→ WHAT YOU ARE ASKED TO DO
Search the data below for "only"; list each line that holds it.

→ PROVIDED ENTRIES
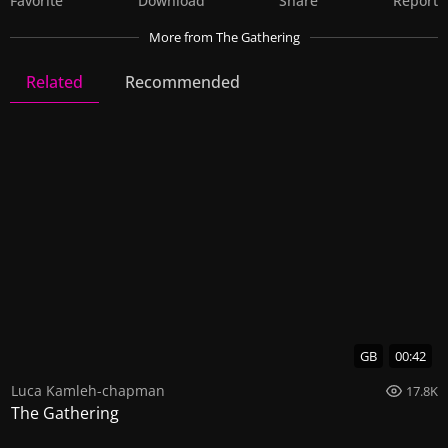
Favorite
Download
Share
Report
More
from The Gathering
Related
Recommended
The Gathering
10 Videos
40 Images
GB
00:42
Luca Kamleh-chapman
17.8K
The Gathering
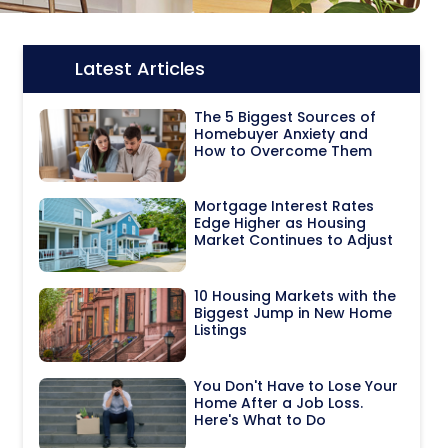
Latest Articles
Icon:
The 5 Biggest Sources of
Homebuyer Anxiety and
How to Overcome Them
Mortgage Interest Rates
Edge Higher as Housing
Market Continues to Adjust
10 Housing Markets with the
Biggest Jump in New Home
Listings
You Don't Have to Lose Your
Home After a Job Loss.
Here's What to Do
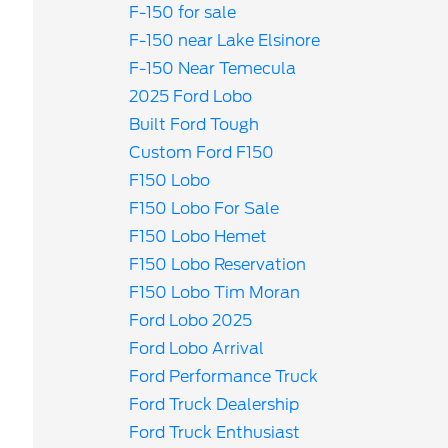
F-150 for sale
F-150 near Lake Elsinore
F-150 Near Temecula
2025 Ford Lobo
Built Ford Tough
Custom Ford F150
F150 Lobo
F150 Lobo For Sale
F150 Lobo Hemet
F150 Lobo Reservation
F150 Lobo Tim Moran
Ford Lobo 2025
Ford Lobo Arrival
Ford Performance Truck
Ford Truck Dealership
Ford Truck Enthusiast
* * *
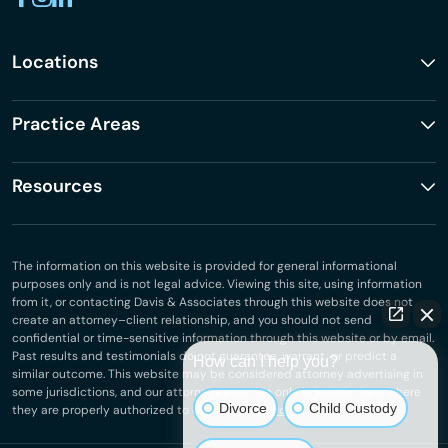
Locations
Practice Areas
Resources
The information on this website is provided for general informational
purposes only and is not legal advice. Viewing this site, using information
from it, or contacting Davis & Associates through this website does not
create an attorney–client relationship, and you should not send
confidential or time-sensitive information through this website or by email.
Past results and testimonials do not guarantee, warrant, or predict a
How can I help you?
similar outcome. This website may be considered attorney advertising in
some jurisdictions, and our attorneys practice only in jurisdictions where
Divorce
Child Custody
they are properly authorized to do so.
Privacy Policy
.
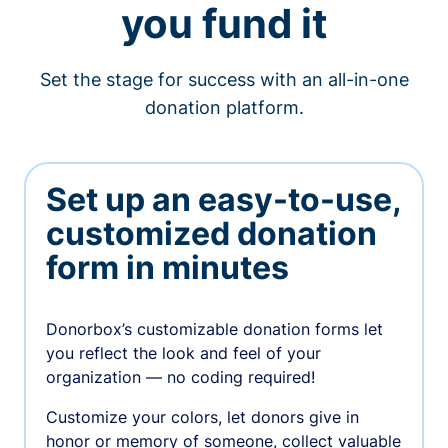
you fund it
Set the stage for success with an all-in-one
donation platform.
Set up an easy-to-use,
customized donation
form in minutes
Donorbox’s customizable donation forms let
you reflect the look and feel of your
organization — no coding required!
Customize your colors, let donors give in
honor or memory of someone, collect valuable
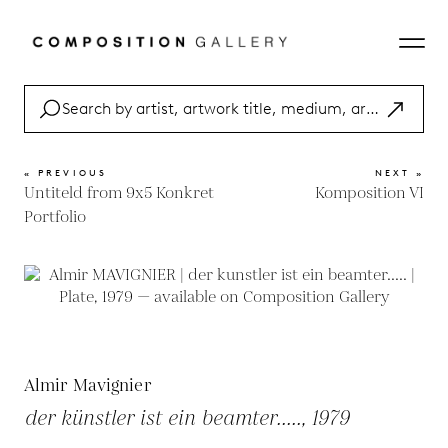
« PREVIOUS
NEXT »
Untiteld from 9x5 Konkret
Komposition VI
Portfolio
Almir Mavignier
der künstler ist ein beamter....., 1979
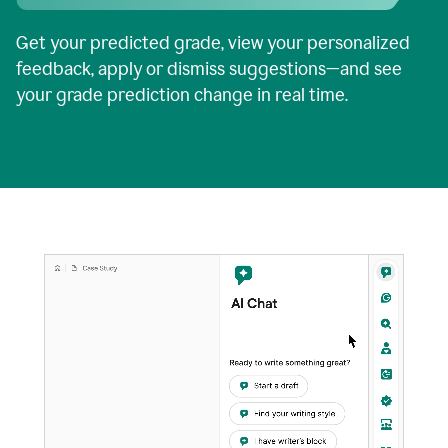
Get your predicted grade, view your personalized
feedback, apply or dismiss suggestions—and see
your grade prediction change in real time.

→ RESPONSE BELOW
purposes only and is not legal advice. Viewing this site, using information
some jurisdictions, and our attorneys practice only in jurisdictions where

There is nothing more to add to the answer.